Cuando la actividad solar llegó a su punto más bajo en 2008, los astrónomos razonaron que el sol ingresaba en un período de baja actividad histórica. Se equivocaban.
Un nuevo trabajo publicado el 8 de septiembre en The Astrophysical Journal Letters sugiere que 2008 fue el inicio de un aumento continuo de la actividad solar. Para aclararlo, esta “reversión” se extiende más allá de los conocidos ciclos de 11 años que suele seguir el sol. Específicamente, los investigadores encontraron que desde 2008 se produjo una leve suba en muchas de las “señales vitales” del sol, como la frecuencia de los vientos solares y la potencia del campo magnético.
“Todas las señales apuntaban a que el sol entraba en una prolongada fase de baja actividad”, dijo Jamie Jasinski, principal autor del estudio e investigador de la NASA en el Laboratorio de Propulsión a Chorro, en declaraciones. “Por eso fue sorprendente ver que esa tendencia se revertía. El sol se está despertando lentamente”.
Leer las señales solares
El ciclo solar – un intervalo de aproximadamente 11 años marcado por la suba y caída de la cantidad de manchas solares – es un fenómeno bien documentado. El campo magnético del sol cambia su polaridad cada 11 años, regresando a su estado original tras completar dos ciclos solares completos. Esta fase magnética de 22 años se conoce como ciclo de Hale.
Por supuesto, como sucede con otros patrones astrofísicos, esta regla tiene algunas excepciones que la ciencia todavía no comprende del todo. Hay muchos registros históricos que presentan clara evidencia de largos períodos de actividad solar inusualmente baja que duraron unos 30 a 40 años, dijo Jasinski.
Es mucho más difícil predecir estas tendencias, añadió Jasinski. Pero los datos a partir de la década de 1980 realmente parecen indicar que el sol se dirigía hacia un descanso histórico, según los investigadores. Sin embargo, un escrutinio más concienzudo de la actividad solar posterior a 2008, cuando la actividad solar alcanzó un piso sin precedentes, reveló la clara reversión de la tendencia de debilitamiento.
Después de 2008 “terminó la tendencia de disminución de los vientos solares”, explicó Jasinski. “Desde entonces los parámetros del plasma y el campo magnético han estado aumentando continuamente”.
El análisis de los investigadores muestra que el sol probablemente se esté “recuperando” de una disminución en la actividad solar de 20 años. Entre 2008 y 2025, los indicadores clave de los vientos solares como la velocidad (~6%), densidad (~26%), temperatura (~29%) y presión térmica (~45%), entre otras métricas, han aumentado continuamente. Esto sugiere que el reciente período de actividad solar inusualmente débil puede haber sido una excepción en la tendencia solar más amplia y a largo plazo, según el trabajo.
La actividad solar y el clima espacial
El sol está en el centro de nuestro sistema solar. Cada vez que la estrella escupe estallidos de radiación o burbujas de plasma, los planetas sienten el calor.

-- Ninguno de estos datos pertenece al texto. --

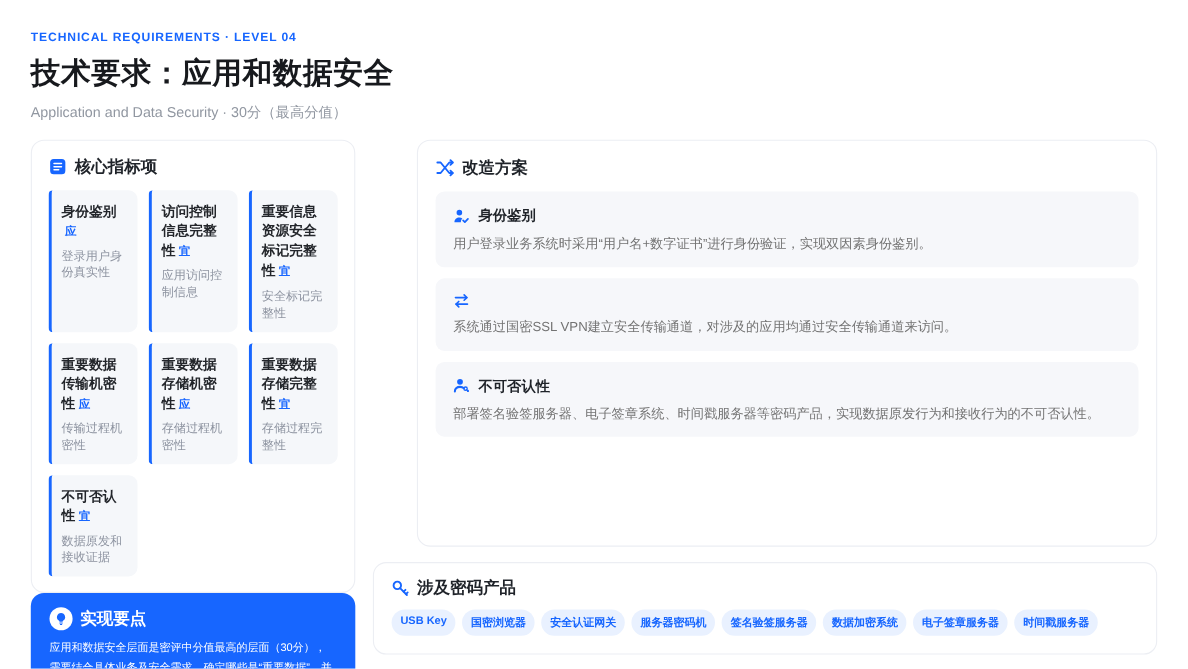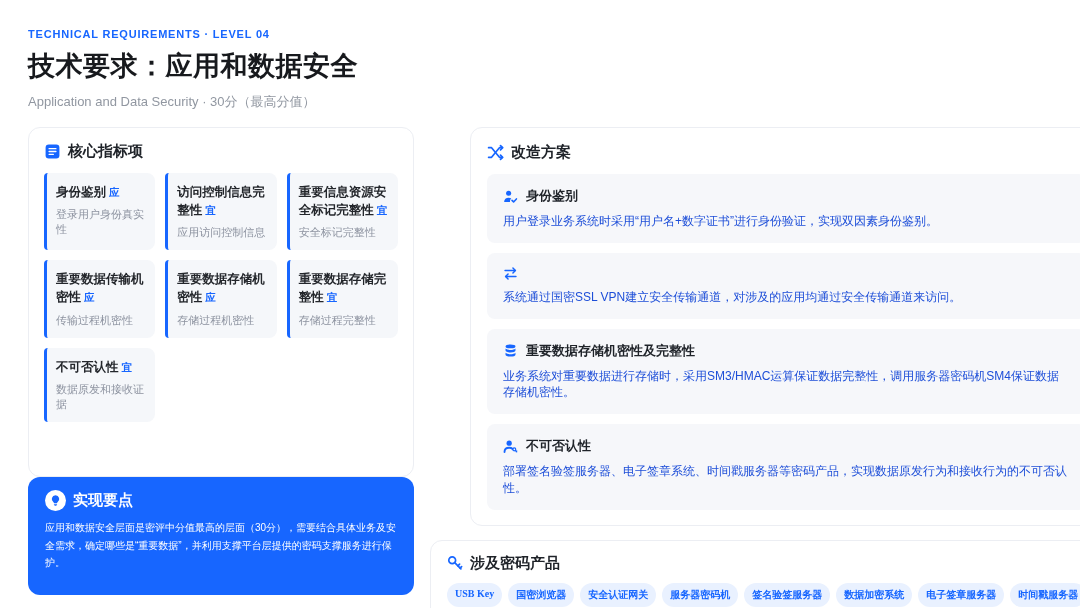--- a/index.html
+++ b/index.html
@@ -24,21 +24,21 @@
     font-size: 27px; font-weight: 800; color: #17191d;
     letter-spacing: .5px;
   }
   .page-subtitle {
     margin-top: 9px;
     font-size: 13px; color: #9197a1;
   }
 
   
   .columns { display: flex; gap: 16px; margin-top: 16px; height: 468px; }
-  .left-col  { width: 386px; flex: none; display: flex; flex-direction: column; gap: 0; }
+  .left-col  { width: 295px; flex: none; display: flex; flex-direction: column; gap: 0; }
   .right-col { flex: 1; display: flex; flex-direction: column; gap: 14px; }
 
   .card {
     background: #fff;
     border: 1px solid #eceef3;
     border-radius: 12px;
   }
 
   .card-head { display: flex; align-items: center; gap: 7px; }
   .card-title { font-size: 15px; font-weight: 700; color: #1f2329; }
@@ -73,31 +73,30 @@
   }
   .blue-card .card-title { color: #ffffff; }
   .blue-card p { font-size: 10px; line-height: 1.75; margin-top: 8px; }
 
   
   .solutions { flex: 1; padding: 15px 16px; margin-left: 40px; }
   .sol-list { display: flex; flex-direction: column; gap: 10px; margin-top: 12px; }
   .sol-item { background: #f6f7fa; border-radius: 8px; padding: 13px 16px; }
   .sol-head { display: flex; align-items: center; gap: 8px; }
   .sol-title { font-size: 13px; font-weight: 700; color: #1f2329; }
-  .sol-desc { font-size: 12px; color: #1d4ed8; margin-top: 8px; line-height: 1.4; }
+  .sol-desc { font-size: 12px; color: #737373; margin-top: 8px; line-height: 1.4; }
 
   
   .products { flex: none; height: 84px; padding: 13px 16px; }
   .pill-row { display: flex; gap: 6px; margin-top: 10px; flex-wrap: nowrap; }
   .pill {
     background: #E9F1FF; color: #1766FF;
     font-size: 10px; font-weight: 600;
     padding: 5px 8px; border-radius: 13px;
     white-space: nowrap;
-    font-family: Liberation Serif, serif;
   }
 </style>
 </head>
 <body>
 
 <div class="page">
 
   <div>
     <div class="eyebrow">TECHNICAL REQUIREMENTS · LEVEL 04</div>
     <h1 class="page-title">技术要求：应用和数据安全</h1>
@@ -206,33 +205,20 @@
                     <path d="M2.2 4.8h11"></path>
                     <path d="M10.6 2.2l2.6 2.6-2.6 2.6"></path>
                     <path d="M13.8 11.2h-11"></path>
                     <path d="M5.4 8.6l-2.6 2.6 2.6 2.6"></path>
                   </svg>
               </span>
             </div>
             <div class="sol-desc">系统通过国密SSL VPN建立安全传输通道，对涉及的应用均通过安全传输通道来访问。</div>
           </div>
 
-          <div class="sol-item">
-            <div class="sol-head">
-              <span class="icon">
-                <svg width="15" height="15" viewBox="0 0 16 16" fill="#1766FF">
-                    <ellipse cx="8" cy="3.6" rx="5.3" ry="2.1"></ellipse>
-                    <path d="M2.7 5.8c1 1 3 1.6 5.3 1.6s4.3-.6 5.3-1.6v2.3c0 1.15-2.37 2.1-5.3 2.1s-5.3-.95-5.3-2.1z"></path>
-                    <path d="M2.7 10.3c1 1 3 1.6 5.3 1.6s4.3-.6 5.3-1.6v2.1c0 1.15-2.37 2.1-5.3 2.1s-5.3-.95-5.3-2.1z"></path>
-                  </svg>
-              </span>
-              <span class="sol-title">重要数据存储机密性及完整性</span>
-            </div>
-            <div class="sol-desc">业务系统对重要数据进行存储时，采用SM3/HMAC运算保证数据完整性，调用服务器密码机SM4保证数据存储机密性。</div>
-          </div>
 
           <div class="sol-item">
             <div class="sol-head">
               <span class="icon">
                 <svg width="15" height="15" viewBox="0 0 16 16">
                     <circle cx="6.6" cy="4.4" r="2.8" fill="#1766FF"></circle>
                     <path d="M1.6 13.8c0-2.8 2.2-4.5 5-4.5 1.5 0 2.8.5 3.7 1.3" fill="none" stroke="#1766FF" stroke-width="2" stroke-linecap="round"></path>
                     <circle cx="12" cy="11" r="1.6" fill="none" stroke="#1766FF" stroke-width="1.3"></circle>
                     <path d="M13.1 12.1l1.6 1.6M13.9 13.5l.8-.8" stroke="#1766FF" stroke-width="1.2" stroke-linecap="round" fill="none"></path>
                   </svg>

La actividad solar más potente puede comprimir el escudo magnético protector que rodea a cada planeta, incluyendo a la Tierra.
Eso hace que la Tierra sea mucho más vulnerable a la brutal radiación y a los chorros de plasma que provienen del sol. Cuando eso sucede, el clima solar puede afectar a las redes satelitales y eléctricas de la Tierra. Para las misiones espaciales, el encuentro directo con eventos de clima solar podría perjudicar la salud de los astronautas y a la nave espacial, por lo que para la NASA es imperativo comprender mejor la naturaleza de esos eventos.
Los avances tecnológicos permiten que la ciencia capte la actividad solar en más detalle que nunca. Sin embargo, este nuevo trabajo sugiere que siempre vale la pena echar una segunda mirada, debido al comportamiento elusivo y desparejo de nuestra estrella. En su trabajo, los autores señalan que “el aumento continuo (de 16 años) en la presión dinámica de los vientos solares tendrá consecuencias” en el entorno del sol.
La tendencia en aumento ya pasó la marca de los 11 años, lo que sugiere que el sol está en uno de esos infrecuentes ciclos prolongados. No se sabe ni cuándo ni cómo terminará, según los investigadores.
“Las tendencias a más largo plazo son mucho menos predecibles, y son algo que todavía no entendemos del todo”, añadió Jasinski.